Defense has always been a bigger issue for Duke this season, and the Blue Devils got some help from a Miami team that, as coach Jim Larranaga said, might have thought it won the game at halftime. There is still some more work required there.

All of this could be bad news Monday for N.C. State, which has a whole basket of issues of its own that it has yet to solve, many of them similar to Duke’s (and not just playing defense).

The Wolfpack is still integrating Omer Yurtseven into its lineup as he adjusts to North American basketball, just as Duke seemed to waver when talented freshmen Jayson Tatum and Harry Giles were healthy and ready to contribute. And Saturday’s home loss to Wake Forest highlighted a lack of concentration and consistent effort that continues to plague the Wolfpack.

It’s a strange team, hard to fathom at times: Abdul-Malik Abu was gunning from all over in the first half, but a non-factor in the second; Terry Henderson didn’t do much until N.C. State’s late surge; Markell Johnson seems to be the Wolfpack’s most engaged player; and so on.

There’s no time to get well. N.C. State is entering a difficult portion of its schedule that includes games against Duke, Louisville, Miami and Florida State (with an eminently winnable home game against Syracuse in the middle). Then again, in the ACC this season, they’re all difficult, especially if you can’t bank home wins against Georgia Tech or Wake Forest, but N.C. State hasn’t won at Cameron since the last time Krzyzewski was on sabbatical.

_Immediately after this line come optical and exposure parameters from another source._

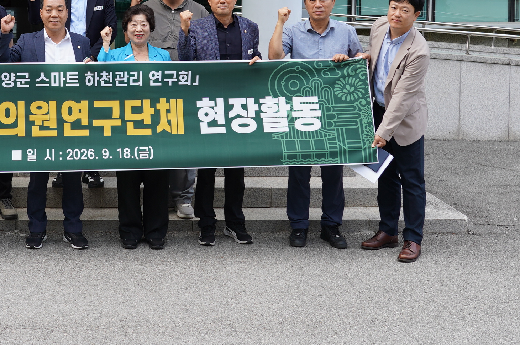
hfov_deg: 27.9
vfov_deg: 18.8
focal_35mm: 70
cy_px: -8
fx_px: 1010
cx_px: 58
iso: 160
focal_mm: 34
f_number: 5.6
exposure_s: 1/125
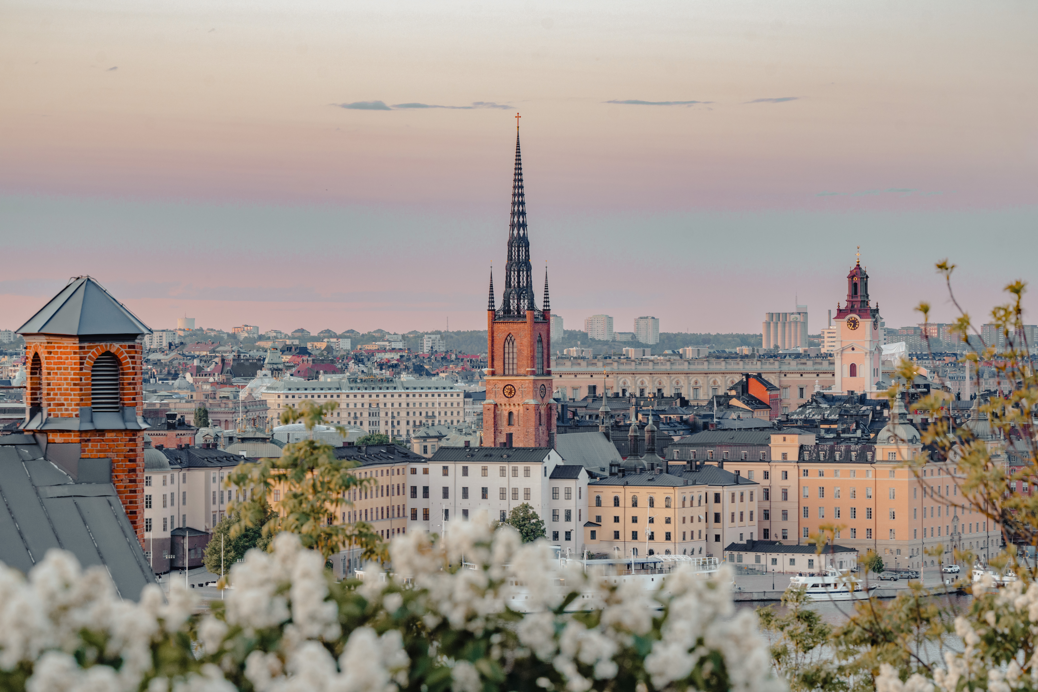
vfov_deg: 9.6
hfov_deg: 14.3
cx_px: 519
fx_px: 4123
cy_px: 346
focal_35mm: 143
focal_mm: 143
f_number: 8
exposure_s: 1/30
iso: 250
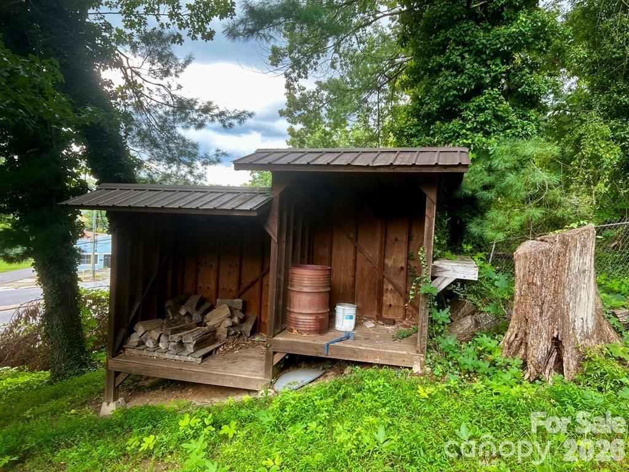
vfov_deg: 53.1
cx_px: 314
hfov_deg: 67.3
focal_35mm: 26
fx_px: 472
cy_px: 236
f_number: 1.5
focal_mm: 5.7
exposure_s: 1/178
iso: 40
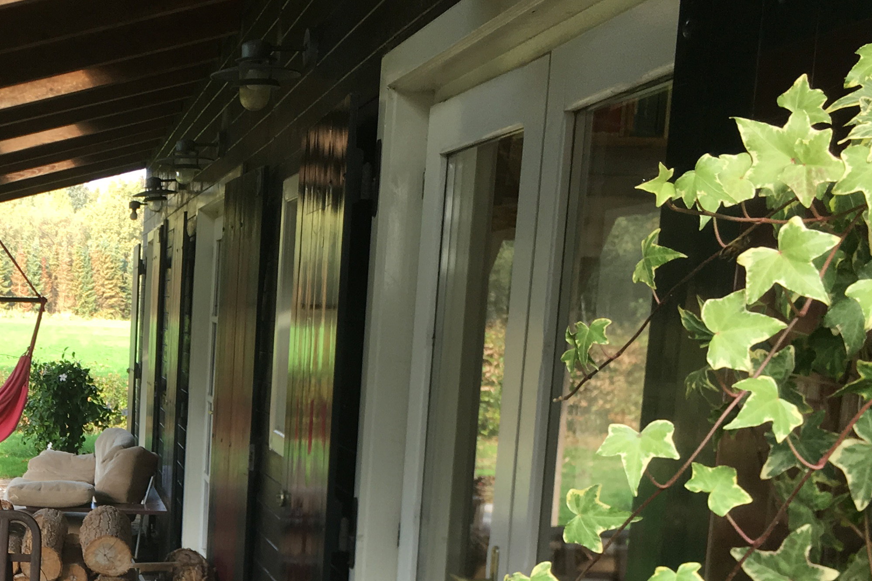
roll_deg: -1.8
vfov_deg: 21.5
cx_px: 49
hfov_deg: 31.0
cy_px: 574
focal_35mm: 61
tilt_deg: -6.7
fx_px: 1477
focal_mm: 4.15
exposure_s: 1/100
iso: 25
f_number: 2.2
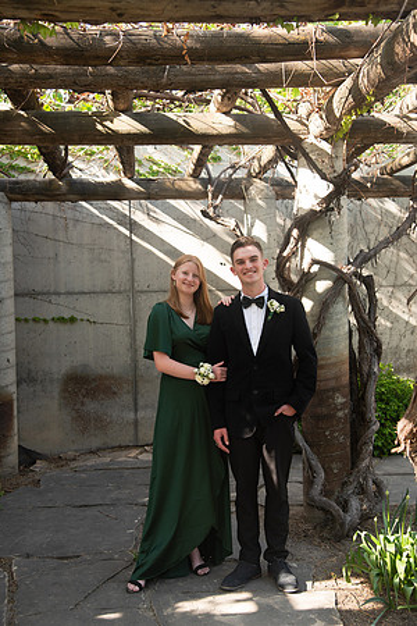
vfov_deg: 42.7
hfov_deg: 29.2
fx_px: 799
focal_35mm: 46
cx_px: 208
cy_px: 313
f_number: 5
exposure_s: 1/200
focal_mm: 46
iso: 400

That probably makes this a bigger game for Duke than N.C. State. The Wolfpack has absolutely nothing to lose. The Blue Devils should have something to prove. They could hardly have played much worse in the first half against Miami. They could hardly have played much better in the second. The quick turnaround gives them a chance to show that what happened at halftime wasn’t just about one game, but about the rest of the season going forward.